Adeline Linz

She grew up in a house on Lambach, in Osternadel, Bremen, Germany, with her many brothers (Friedrich, Bernhard, Albert, Johann, maybe others).

Her older son says:

She came from Germany with a promised job as a maid in a German-run resort [about 1925?]. Back in those days, you were essentially an indentured servant for six years when you first came to America. And then you had to pay off your boat fair. I tell you, the Germans take advantage of their own people like nobody else. She must have met her husband immediately after that, or maybe while she was still working for the resort.

Adeline is seated at the far right, with the curly white hair.

They worked a farm. It was the original farmhouse, with all the old wiring. Sometime after her children moved away, the house burned down. It was in the middle of the winter, bitter cold. Her younger son and his wife were over. Around 10 or 11 at night, they noticed smoke and sparks coming from the upstairs attic and rafters. They tried putting it out with water but it just got bigger and bigger. They called up the older son, who lived 10 miles away, and said the house was burning down! As he drove there he saw this red glare against the horizon. He got there just as it all went up at once. One big flare, like a Roman Candle. Flames hundreds of feet high. They went back the next few days to see if they could salvage anything, but there was nothing left. The fire was so hot, the heat so intense, it melted all the metal. No silverware, nothing. Just melted. Stove, refrigerator, furnace -- these are big things -- just lumps of metal.

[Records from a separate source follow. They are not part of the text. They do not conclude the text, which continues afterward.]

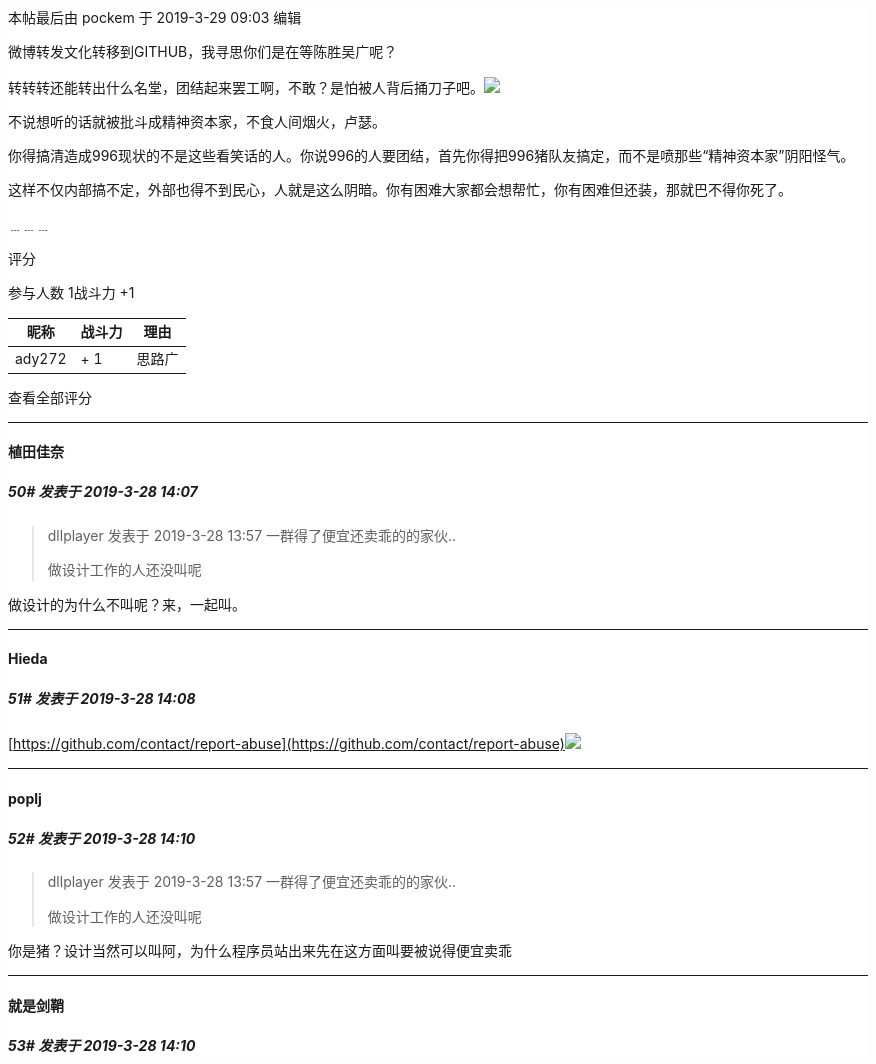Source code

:  本帖最后由 pockem 于 2019-3-29 09:03 编辑 

微博转发文化转移到GITHUB，我寻思你们是在等陈胜吴广呢？

转转转还能转出什么名堂，团结起来罢工啊，不敢？是怕被人背后捅刀子吧。<img src="https://static.saraba1st.com/image/smiley/face2017/048.png" referrerpolicy="no-referrer">

不说想听的话就被批斗成精神资本家，不食人间烟火，卢瑟。

你得搞清造成996现状的不是这些看笑话的人。你说996的人要团结，首先你得把996猪队友搞定，而不是喷那些“精神资本家”阴阳怪气。

这样不仅内部搞不定，外部也得不到民心，人就是这么阴暗。你有困难大家都会想帮忙，你有困难但还装，那就巴不得你死了。

﹍﹍﹍

评分

 参与人数 1战斗力 +1

|昵称|战斗力|理由|
|----|---|---|
| ady272| + 1|思路广|

查看全部评分

*****

####  植田佳奈  
##### 50#       发表于 2019-3-28 14:07

<blockquote>dllplayer 发表于 2019-3-28 13:57
一群得了便宜还卖乖的的家伙..

做设计工作的人还没叫呢</blockquote>
做设计的为什么不叫呢？来，一起叫。

*****

####  Hieda  
##### 51#       发表于 2019-3-28 14:08

[https://github.com/contact/report-abuse](https://github.com/contact/report-abuse)<img src="https://static.saraba1st.com/image/smiley/face2017/037.png" referrerpolicy="no-referrer">

*****

####  poplj  
##### 52#       发表于 2019-3-28 14:10

<blockquote>dllplayer 发表于 2019-3-28 13:57
一群得了便宜还卖乖的的家伙..

做设计工作的人还没叫呢</blockquote>
你是猪？设计当然可以叫阿，为什么程序员站出来先在这方面叫要被说得便宜卖乖

*****

####  就是剑鞘  
##### 53#       发表于 2019-3-28 14:10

Her younger son, being a carpenter, built them a new house. Just one bedroom. He didn't use any plans. Everything is standard, standard cabinet height, standard roof tresses, standard windows, standard doorways. He just said, OK, let's make it 30 by 30 feet, and they did it. A few days and the frame was up, a few more days and the walls were in. Ever hear of baseboard heating? Only very expensive houses have it. It's the best there is. You can do zoned heating with it. There's these big copper pipes with fins that they pump hot water through, and a big water heater in the basement. He knew people who install this, so he put it in themselves. Turned it on, and the house heated up to 70 Fahrenheit. But it kept going. 80, 90 degrees. Then it cooled down again. Ah, the hot water kept circulating, yeah? So he asked his friends. Oh, oh, no problem. All it took was a 50 cent cutoff valve. That did the trick. It would heat up to 70, click, and it would stay there.

After her husband died, she sold the house. First she tried living with her younger son. But that didn't work out. Then she moved in this senior living apartment, and they threw her out! She went to bed with the water running and it flooded everything in the apartments below. Lots of damage. She pleaded, her sons pleaded, and they let her stay. Then she did it again. That time they threw her out. Next she tried living with a grandson on their farm out in the stix. They had young daughters, rode horses, showed them in fairs. But Adeline had a different idea of childraising than they did, so that didn't work out either.

Once when she was very old, a relative in the German Merchant Marines (her brother Johann) came to port in New York. She drove all the way down from Binghamton to visit him on the boat, he showed her around the whole boat, then she came back.